> [WORK ORDER]
Write out every one of the records below, reproducing each line without any change.

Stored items
■ ■ ■

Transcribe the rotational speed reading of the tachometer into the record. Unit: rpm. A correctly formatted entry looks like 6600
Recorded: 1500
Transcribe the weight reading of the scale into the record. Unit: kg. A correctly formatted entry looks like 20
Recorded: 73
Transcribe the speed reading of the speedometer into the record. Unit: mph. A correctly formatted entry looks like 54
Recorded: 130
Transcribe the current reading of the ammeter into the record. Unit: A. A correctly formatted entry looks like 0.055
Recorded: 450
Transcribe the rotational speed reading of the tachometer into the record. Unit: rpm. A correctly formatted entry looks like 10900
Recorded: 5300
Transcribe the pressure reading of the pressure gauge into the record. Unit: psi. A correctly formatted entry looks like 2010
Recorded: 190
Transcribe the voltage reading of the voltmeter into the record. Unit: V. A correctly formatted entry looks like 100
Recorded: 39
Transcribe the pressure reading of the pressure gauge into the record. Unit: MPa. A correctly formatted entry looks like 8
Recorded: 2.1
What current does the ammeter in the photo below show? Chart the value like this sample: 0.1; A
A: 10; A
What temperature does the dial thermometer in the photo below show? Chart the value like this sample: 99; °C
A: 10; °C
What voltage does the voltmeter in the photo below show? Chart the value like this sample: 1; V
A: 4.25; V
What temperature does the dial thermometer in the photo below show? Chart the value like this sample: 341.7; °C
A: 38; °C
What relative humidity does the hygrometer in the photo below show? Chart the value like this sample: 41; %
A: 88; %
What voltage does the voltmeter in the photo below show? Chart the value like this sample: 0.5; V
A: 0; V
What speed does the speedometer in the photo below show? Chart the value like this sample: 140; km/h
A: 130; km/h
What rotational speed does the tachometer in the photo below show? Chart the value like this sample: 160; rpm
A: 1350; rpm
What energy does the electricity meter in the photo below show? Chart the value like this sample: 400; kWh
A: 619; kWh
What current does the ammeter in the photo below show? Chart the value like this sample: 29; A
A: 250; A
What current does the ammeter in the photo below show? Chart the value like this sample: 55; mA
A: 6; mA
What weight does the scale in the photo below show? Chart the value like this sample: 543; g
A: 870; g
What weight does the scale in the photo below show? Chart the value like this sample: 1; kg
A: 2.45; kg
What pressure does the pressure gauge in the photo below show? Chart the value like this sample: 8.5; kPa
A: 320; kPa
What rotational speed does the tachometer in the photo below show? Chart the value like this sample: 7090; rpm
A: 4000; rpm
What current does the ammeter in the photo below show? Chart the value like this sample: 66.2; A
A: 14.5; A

■ ■ ■

> [WRITTEN SOLUTION]
Transcribe the rotational speed reading of the tachometer into the record. Unit: rpm. A correctly formatted entry looks like 6600
Recorded: 1500
Transcribe the weight reading of the scale into the record. Unit: kg. A correctly formatted entry looks like 20
Recorded: 73
Transcribe the speed reading of the speedometer into the record. Unit: mph. A correctly formatted entry looks like 54
Recorded: 130
Transcribe the current reading of the ammeter into the record. Unit: A. A correctly formatted entry looks like 0.055
Recorded: 450
Transcribe the rotational speed reading of the tachometer into the record. Unit: rpm. A correctly formatted entry looks like 10900
Recorded: 5300
Transcribe the pressure reading of the pressure gauge into the record. Unit: psi. A correctly formatted entry looks like 2010
Recorded: 190
Transcribe the voltage reading of the voltmeter into the record. Unit: V. A correctly formatted entry looks like 100
Recorded: 39
Transcribe the pressure reading of the pressure gauge into the record. Unit: MPa. A correctly formatted entry looks like 8
Recorded: 2.1
What current does the ammeter in the photo below show? Chart the value like this sample: 0.1; A
A: 10; A
What temperature does the dial thermometer in the photo below show? Chart the value like this sample: 99; °C
A: 10; °C
What voltage does the voltmeter in the photo below show? Chart the value like this sample: 1; V
A: 4.25; V
What temperature does the dial thermometer in the photo below show? Chart the value like this sample: 341.7; °C
A: 38; °C
What relative humidity does the hygrometer in the photo below show? Chart the value like this sample: 41; %
A: 88; %
What voltage does the voltmeter in the photo below show? Chart the value like this sample: 0.5; V
A: 0; V
What speed does the speedometer in the photo below show? Chart the value like this sample: 140; km/h
A: 130; km/h
What rotational speed does the tachometer in the photo below show? Chart the value like this sample: 160; rpm
A: 1350; rpm
What energy does the electricity meter in the photo below show? Chart the value like this sample: 400; kWh
A: 619; kWh
What current does the ammeter in the photo below show? Chart the value like this sample: 29; A
A: 250; A
What current does the ammeter in the photo below show? Chart the value like this sample: 55; mA
A: 6; mA
What weight does the scale in the photo below show? Chart the value like this sample: 543; g
A: 870; g
What weight does the scale in the photo below show? Chart the value like this sample: 1; kg
A: 2.45; kg
What pressure does the pressure gauge in the photo below show? Chart the value like this sample: 8.5; kPa
A: 320; kPa
What rotational speed does the tachometer in the photo below show? Chart the value like this sample: 7090; rpm
A: 4000; rpm
What current does the ammeter in the photo below show? Chart the value like this sample: 66.2; A
A: 14.5; A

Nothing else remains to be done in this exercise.